Mais il y a les autres, tous les autres, opposants à Gbagbo, originaires du nord, du Mali, du Burkina. Ceux-là n’ont pas de carte d’identité ivoirienne. Fuir leur est impossible. Ils savent ce qu’ils risquent à se présenter au premier barrage au coin de leur rue. «Là-bas, chaque nuit, on tire dans la rue, on traque, on tue », dit Honorin, informaticien réfugié à l’hôtel où il travaille. Il a perdu deux amis en quelques jours. Le premier a entendu des hommes armés fracasser sa porte d’entrée. «Des Libériens», dit Honorin. Ils ont hurlé en anglais « Money ! Money !», avant de l’abattre de deux balles dans la poitrine. Le deuxième a entendu du bruit dans son jardin, s’est levé, est allé voir. Une rafale de kalachnikov dans les jambes, une autre dans le corps. Chaque jour, au débarcadère du bateau qui vient de Youpougon, de nouveaux réfugiés arrivent, porteurs d’histoires d’exactions, de faim, de terreur et de mort.

« Sauver la patrie »

La paix est en rodage, neuve, fragile, entourée du mystère des disparus. Il y a les anonymes, ceux dont personne ne parle. Et quelques autres grands absents. Laurent Gagbo a été expédié vers le nord, à Khorogho, sous bonne garde. Simone, sa femme, « dame de fer » ou « dame de sang », est toujours prisonnière à l’hôtel du Golfe. Désiré Tagro, l’ancien ministre de l’Intérieur, est mort dit-on « de ses blessures » … sans combattre.

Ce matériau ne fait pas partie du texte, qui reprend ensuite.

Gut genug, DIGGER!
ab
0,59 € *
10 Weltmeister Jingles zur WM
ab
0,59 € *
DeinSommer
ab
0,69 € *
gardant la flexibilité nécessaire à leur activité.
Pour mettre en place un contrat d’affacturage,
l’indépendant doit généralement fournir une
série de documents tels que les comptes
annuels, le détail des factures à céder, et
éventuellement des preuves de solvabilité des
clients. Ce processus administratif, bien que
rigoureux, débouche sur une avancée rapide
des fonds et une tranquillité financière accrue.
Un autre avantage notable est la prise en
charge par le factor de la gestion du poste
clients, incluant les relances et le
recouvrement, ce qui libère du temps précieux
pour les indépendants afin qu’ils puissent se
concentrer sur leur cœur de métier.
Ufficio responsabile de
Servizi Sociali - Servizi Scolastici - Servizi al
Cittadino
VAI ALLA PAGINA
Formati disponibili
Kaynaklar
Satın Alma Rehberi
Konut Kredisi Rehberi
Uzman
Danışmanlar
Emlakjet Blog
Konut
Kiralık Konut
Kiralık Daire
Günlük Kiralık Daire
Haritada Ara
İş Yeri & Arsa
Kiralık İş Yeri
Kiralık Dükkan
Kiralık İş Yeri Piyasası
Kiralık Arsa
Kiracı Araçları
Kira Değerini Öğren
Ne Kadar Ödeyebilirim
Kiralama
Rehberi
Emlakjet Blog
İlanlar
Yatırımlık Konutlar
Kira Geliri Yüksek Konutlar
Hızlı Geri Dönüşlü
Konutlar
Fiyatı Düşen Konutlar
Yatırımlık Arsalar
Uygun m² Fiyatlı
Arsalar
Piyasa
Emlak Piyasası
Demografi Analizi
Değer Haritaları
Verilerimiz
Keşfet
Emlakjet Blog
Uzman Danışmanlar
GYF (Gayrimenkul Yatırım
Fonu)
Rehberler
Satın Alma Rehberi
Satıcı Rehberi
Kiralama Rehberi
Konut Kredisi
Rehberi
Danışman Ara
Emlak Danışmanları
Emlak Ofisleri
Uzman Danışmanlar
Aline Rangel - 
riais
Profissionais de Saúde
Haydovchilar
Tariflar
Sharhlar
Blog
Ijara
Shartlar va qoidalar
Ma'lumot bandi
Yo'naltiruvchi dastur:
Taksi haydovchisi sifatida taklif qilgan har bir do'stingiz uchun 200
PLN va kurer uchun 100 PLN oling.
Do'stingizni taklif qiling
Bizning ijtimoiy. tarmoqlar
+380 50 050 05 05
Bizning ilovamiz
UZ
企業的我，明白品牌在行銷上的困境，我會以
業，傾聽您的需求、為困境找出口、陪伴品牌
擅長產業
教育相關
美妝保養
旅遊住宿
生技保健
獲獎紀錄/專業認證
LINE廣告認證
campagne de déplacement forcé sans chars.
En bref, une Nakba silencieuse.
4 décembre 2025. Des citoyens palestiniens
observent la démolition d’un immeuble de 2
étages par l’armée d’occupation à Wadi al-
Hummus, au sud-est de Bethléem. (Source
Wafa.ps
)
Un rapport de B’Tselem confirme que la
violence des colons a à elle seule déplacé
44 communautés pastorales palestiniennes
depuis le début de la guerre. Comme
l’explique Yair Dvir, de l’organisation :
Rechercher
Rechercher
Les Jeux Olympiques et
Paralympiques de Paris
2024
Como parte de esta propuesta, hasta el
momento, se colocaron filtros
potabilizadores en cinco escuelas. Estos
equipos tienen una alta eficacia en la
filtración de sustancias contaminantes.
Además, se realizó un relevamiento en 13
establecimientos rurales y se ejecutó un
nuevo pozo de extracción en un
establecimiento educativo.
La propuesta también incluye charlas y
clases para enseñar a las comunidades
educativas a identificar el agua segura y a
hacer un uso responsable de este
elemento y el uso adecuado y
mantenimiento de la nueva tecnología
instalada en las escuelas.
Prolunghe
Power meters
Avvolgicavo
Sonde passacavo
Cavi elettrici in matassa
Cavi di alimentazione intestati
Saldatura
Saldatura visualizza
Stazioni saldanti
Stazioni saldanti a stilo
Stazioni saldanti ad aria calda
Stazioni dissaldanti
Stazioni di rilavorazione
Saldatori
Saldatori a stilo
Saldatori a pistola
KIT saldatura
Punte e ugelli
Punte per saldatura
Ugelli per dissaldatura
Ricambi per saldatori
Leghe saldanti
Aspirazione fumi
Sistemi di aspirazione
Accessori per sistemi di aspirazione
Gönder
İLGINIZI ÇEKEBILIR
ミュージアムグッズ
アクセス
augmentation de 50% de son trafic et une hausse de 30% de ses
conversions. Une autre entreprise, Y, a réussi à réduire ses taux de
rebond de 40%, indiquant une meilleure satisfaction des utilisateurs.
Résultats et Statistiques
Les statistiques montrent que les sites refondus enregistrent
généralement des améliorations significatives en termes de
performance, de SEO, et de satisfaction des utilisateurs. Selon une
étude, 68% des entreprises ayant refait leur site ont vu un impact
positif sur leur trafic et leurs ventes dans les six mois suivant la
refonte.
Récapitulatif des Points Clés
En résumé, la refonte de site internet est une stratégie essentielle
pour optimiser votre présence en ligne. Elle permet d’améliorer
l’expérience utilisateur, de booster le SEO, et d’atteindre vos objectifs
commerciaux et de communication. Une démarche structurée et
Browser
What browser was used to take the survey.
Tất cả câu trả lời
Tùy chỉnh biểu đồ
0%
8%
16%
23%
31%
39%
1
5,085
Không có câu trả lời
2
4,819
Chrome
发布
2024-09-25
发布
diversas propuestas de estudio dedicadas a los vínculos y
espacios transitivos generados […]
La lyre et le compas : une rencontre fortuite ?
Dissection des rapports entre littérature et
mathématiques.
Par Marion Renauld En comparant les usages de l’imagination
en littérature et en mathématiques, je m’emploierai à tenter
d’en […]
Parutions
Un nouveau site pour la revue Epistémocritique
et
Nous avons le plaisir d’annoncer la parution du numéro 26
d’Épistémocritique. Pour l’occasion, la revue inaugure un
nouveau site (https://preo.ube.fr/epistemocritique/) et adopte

Enfermé avec son président dans la résidence, il a été vu sortant un mouchoir blanc à la main, prêt à négocier. A son arrivée à l’hôtel du Golfe, il avait le visage en sang, sa mâchoire pendait, brisée, comme emportée par une balle, blessure horrible. Puis il a disparu. On a évoqué une tentative de suicide, une hémorragie. Et on l’a oublié. Charles Blé Goudé a tout fait, lui, pour disparaître. Pendant la crise, le « général de la jeunesse », chef des milices des Jeunes Patriotes, était partout, tribun de la rue, toujours prêt à vilipender la France coloniale, à exiger de ses troupes chauffées à blanc le sacrifice suprême pour «sauver la patrie».

Au moment de l’assaut, il n’était plus là. Personne ne l’a vu dans la résidence aux côtés du président qu’il était censé défendre jusqu’à la mort. Envolé, le « Général » combattant fanatique. Un conseiller du gouvernement, connu pour son sérieux, a annoncé son arrestation, l’a démentie aussitôt après, les rumeurs ont couru. Et plus rien. Disparus aussi, dans des circonstances tragiques, deux Français, enlevés par les forces de sécurité, à l’hôtel Novotel, quand les hommes de Gbagbo faisaient encore régner la terreur sur le Plateau.

Civils européens, politiques, criminels de guerre, Abidjan n’en a pas fini de courir après les fantômes de la guerre.